SQL TECHNOLOGIES CORP. | ||
By: | ||
Xxxx X. Xxxxx | ||
Chief Executive Officer |
NOTICE OF EXERCISE
To: SQL Technologies Corp. (the “Company”)
(1) The undersigned hereby elects to purchase Warrant Shares (as defined in the Warrant) of the Company pursuant to the terms of the attached Common Stock Purchase Warrant (the “Warrant”), and tenders herewith payment in lawful money of the United States of the exercise price in full, together with all applicable transfer taxes, if any.

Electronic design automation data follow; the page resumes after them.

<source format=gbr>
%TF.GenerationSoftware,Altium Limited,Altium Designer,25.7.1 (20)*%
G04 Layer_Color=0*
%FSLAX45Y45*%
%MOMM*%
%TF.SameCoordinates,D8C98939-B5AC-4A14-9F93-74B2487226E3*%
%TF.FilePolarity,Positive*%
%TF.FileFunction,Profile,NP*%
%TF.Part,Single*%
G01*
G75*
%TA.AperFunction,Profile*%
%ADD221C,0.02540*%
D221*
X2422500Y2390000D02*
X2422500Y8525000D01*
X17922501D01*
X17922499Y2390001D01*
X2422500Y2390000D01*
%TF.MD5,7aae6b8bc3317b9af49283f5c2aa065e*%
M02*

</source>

(2) Please issue a certificate or certificates representing said Warrant Shares in the name of, and delivered to:
Name: | ||||
Address: | ||||
Tax ID: |
(3) Accredited Investor. The undersigned is an “accredited investor” as defined in Regulation D under the Securities Act of 1933, as amended.
Dated: | ||||
By: | ||||
Name: | ||||
Title: |
(Signature must conform in all respects to the name of
the holder as specified on the face of the Warrant)
ASSIGNMENT FORM
(To assign the foregoing warrant, execute this form and supply required information.
Do not use this form to exercise the warrant.)

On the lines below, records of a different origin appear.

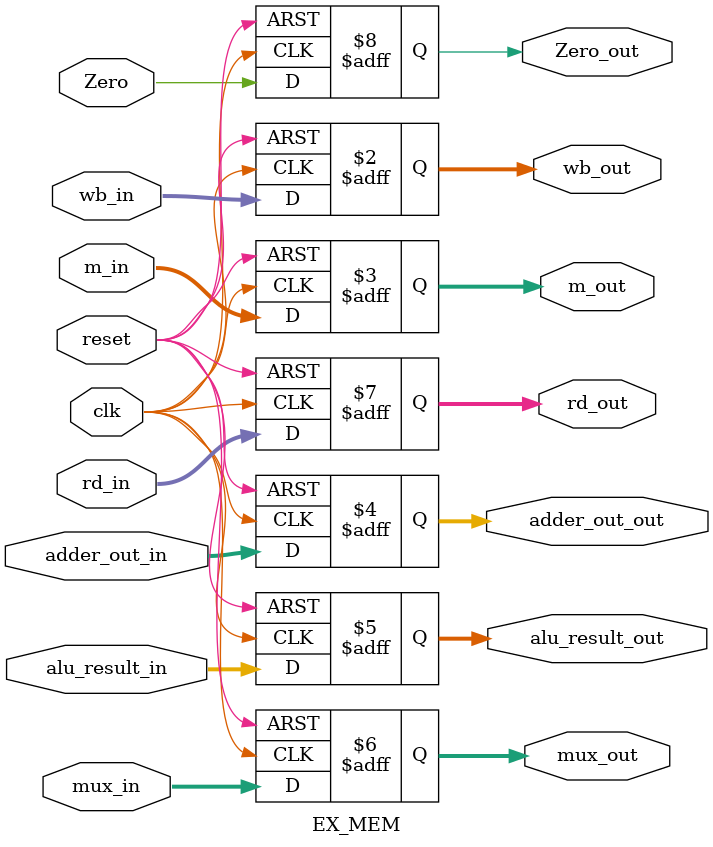
<source format=v>
module EX_MEM
(
  input [1:0]wb_in,
  input [2:0]m_in,
  input [63:0]adder_out_in,
  input [63:0]alu_result_in,
  input [63:0]mux_in,
  input [4:0]rd_in,
  input clk,
  input Zero,
  input reset,
  output reg [1:0]wb_out,
  output reg [2:0]m_out,
  output reg [63:0]adder_out_out,
  output reg [63:0]alu_result_out,
  output reg [63:0]mux_out,
  output reg [4:0] rd_out,
  output reg Zero_out
);

always @(posedge clk, posedge reset)
begin
  if (reset)
    begin
      wb_out = 0;
      m_out = 0;
      adder_out_out = 0;
      alu_result_out = 0;
      mux_out = 0;
      rd_out = 0;
      Zero_out = 1'b0;
    end
  else
    begin
      wb_out = wb_in;
      m_out = m_in;
      adder_out_out = adder_out_in;
      alu_result_out = alu_result_in;
      mux_out = mux_in;
      rd_out = rd_in;
      Zero_out = Zero;
    end
end
endmodule
</source>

FOR VALUE RECEIVED, the foregoing Common Stock Purchase Warrant and all rights evidenced thereby are hereby assigned to:
Name: | |||
Address: | |||
Dated: | |||
By: | |||
Name: | |||
Title: |
(Signature must conform in all respects to the name of
the holder as specified on the face of the Warrant)
Signature Guaranteed:
NOTE: The signature to this Assignment Form must correspond with the name as it appears on the face of the Warrant, without alteration or enlargement or any change whatsoever, and must be guaranteed by a bank or trust company. Officers of corporations and those acting in a fiduciary or other representative capacity should file proper evidence of authority to assign the foregoing Warrant.